As we have stated before, the United States remains deeply engaged in promoting healthy children both domestically and internationally.  We look forward to continuing to work with other nations and international partners to ensure that all children live healthy lives, and that their human rights are respected.  In September 2010, the UN launched the Secretary General’s Global Strategy for Women’s and Children’s Health in order to accelerate progress toward the advancement of the fourth and fifth Millennium Development Goals.  Supporting the strategy, the United States, Ethiopia, and India, in collaboration with UNICEF, convened the Child Survival Call to Action last June that urged countries to embrace the goal of ultimately ending all preventable child deaths.  To date, more than 160 governments have signed this pledge, and we are continuing to work with our partners to see the progress continue.

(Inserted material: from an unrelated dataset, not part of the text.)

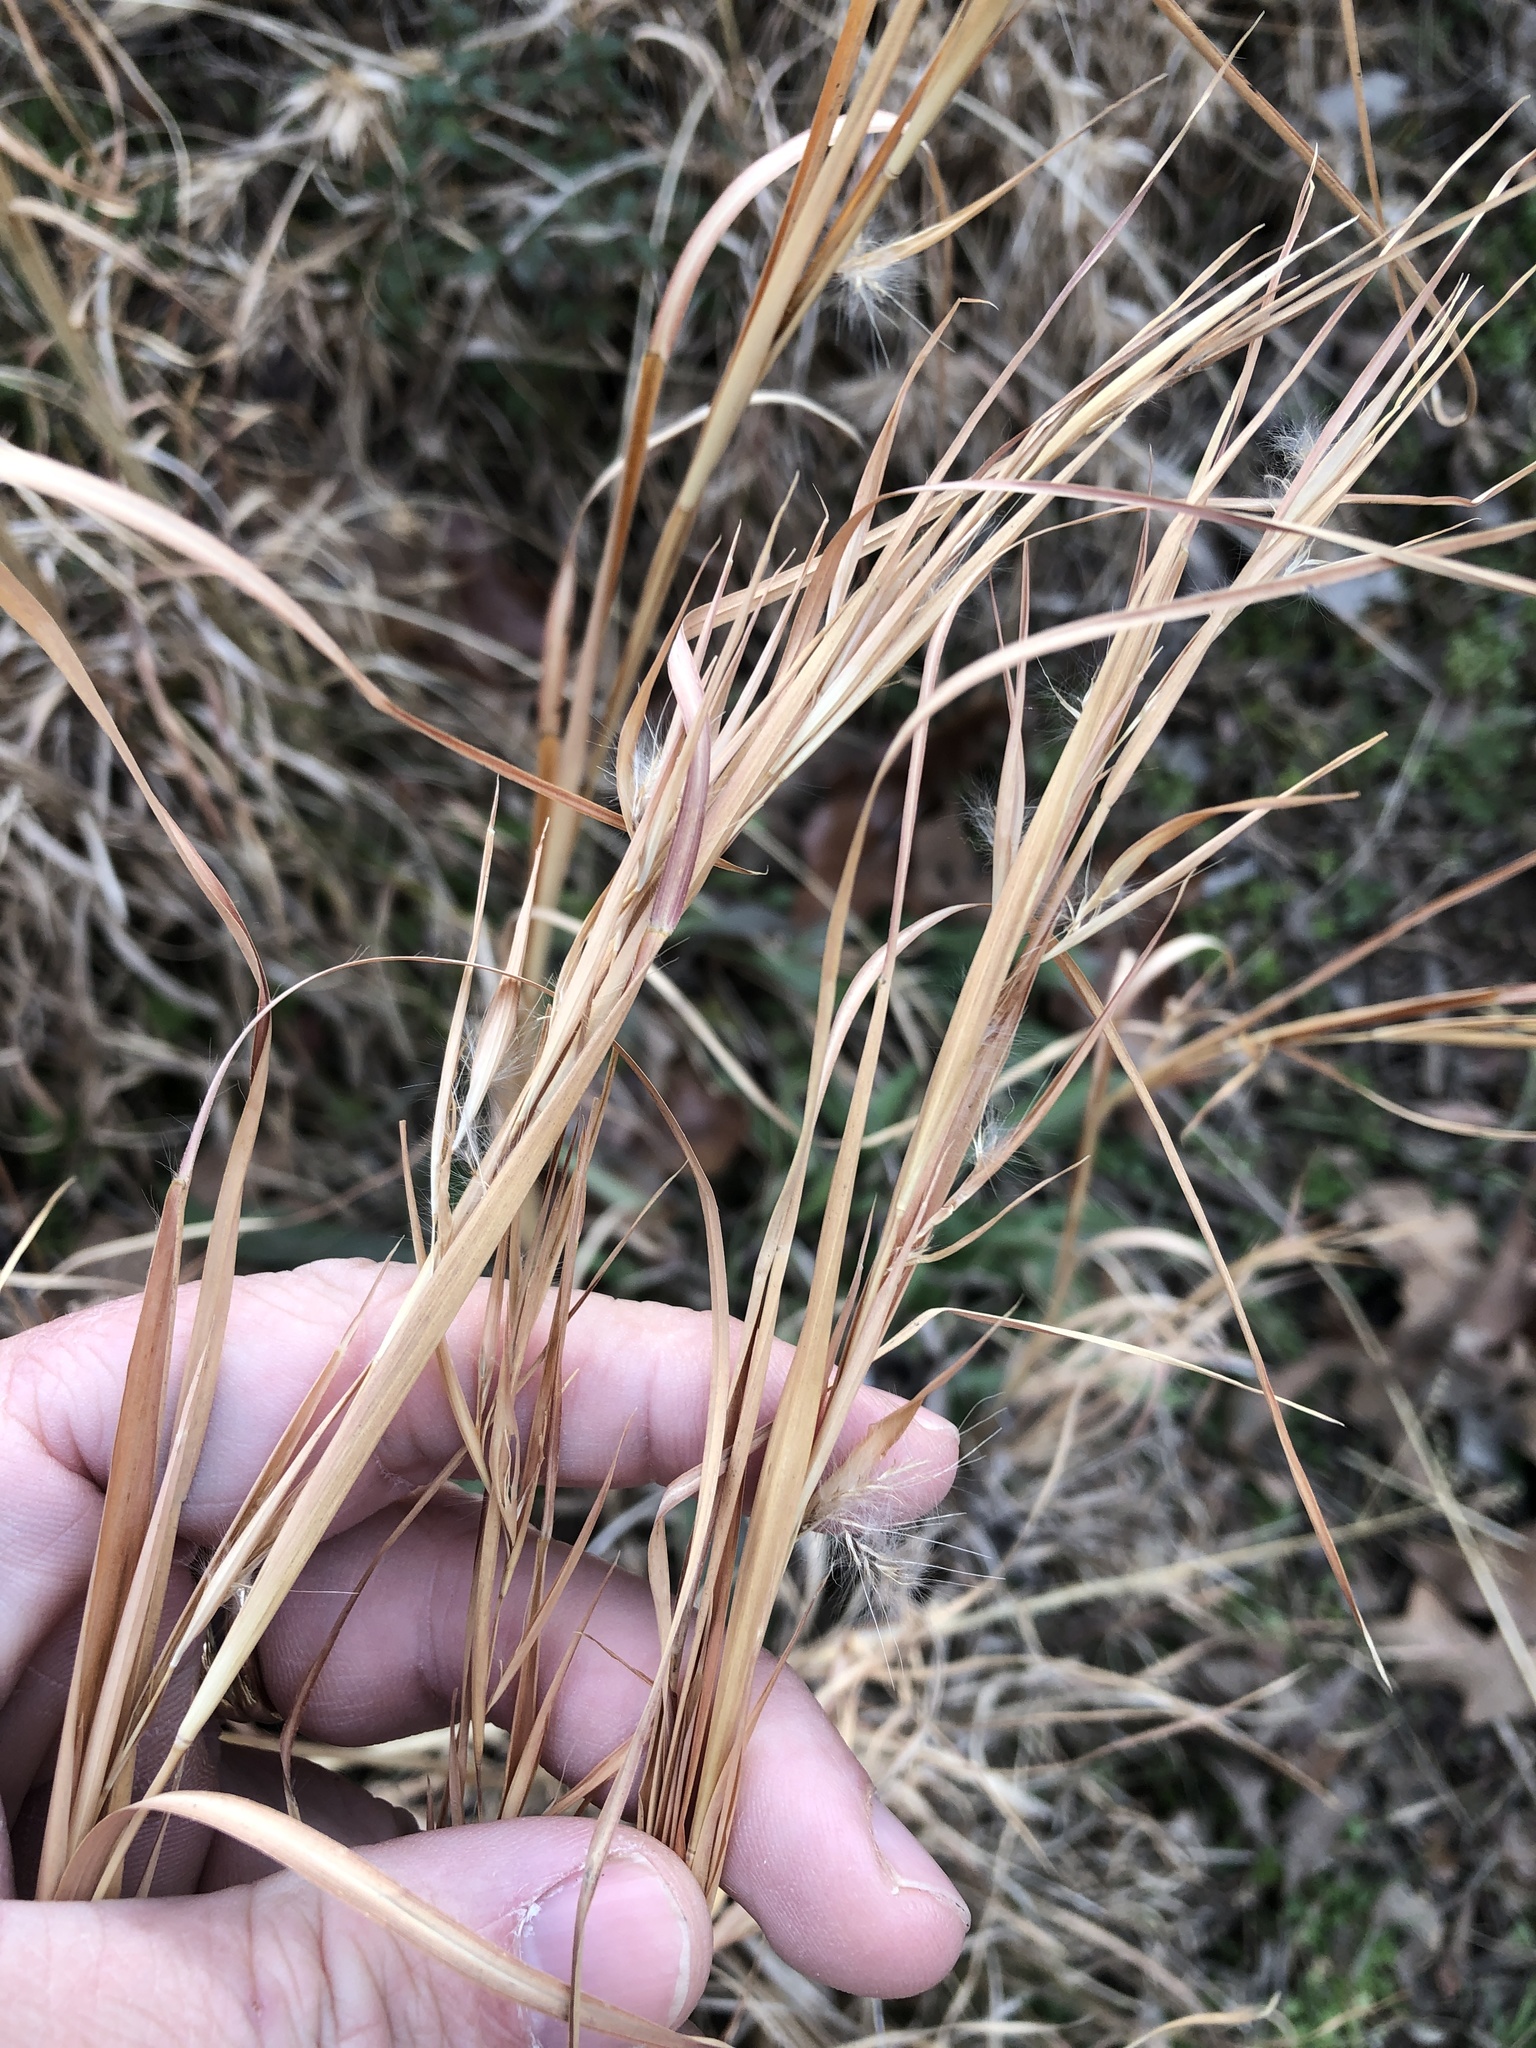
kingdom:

In April 2012, the United States launched the “Every Child Deserves a 5th Birthday” awareness raising campaign.  The United States also remains the largest government donor to UNICEF, focusing largely on vaccination campaigns and work on child survival.  Over the past year, we have contributed more than $345 million to UNICEF, including large contributions to emergency appeals and to support worldwide immunization efforts.
We have joined consensus on this resolution with the express understanding that it does not imply that States must become parties to instruments to which they are not a party or implement obligations under human rights instruments to which they are not a party.  Furthermore, to the extent that it is implied in this resolution, the United States does not recognize the creation of any rights or principles that we have not previously recognized, the expansion of the content or coverage of existing rights or principles, or any other change in the current state of treaty or customary international law.  Further we understand the resolution’s reaffirmation of prior documents to apply to those who affirmed them initially.

With this resolution, our understanding is that the World Health Organization is willing to undertake this project, and has sufficient resources to do so.  We also underscore that the World Health Organization has the primary mandate for the norms, evidence-based strategies, and reporting on morbidity and mortality for children under the age of five.  While we welcome collaboration between the OHCHR and the WHO, it is important for their mandates to remain distinct.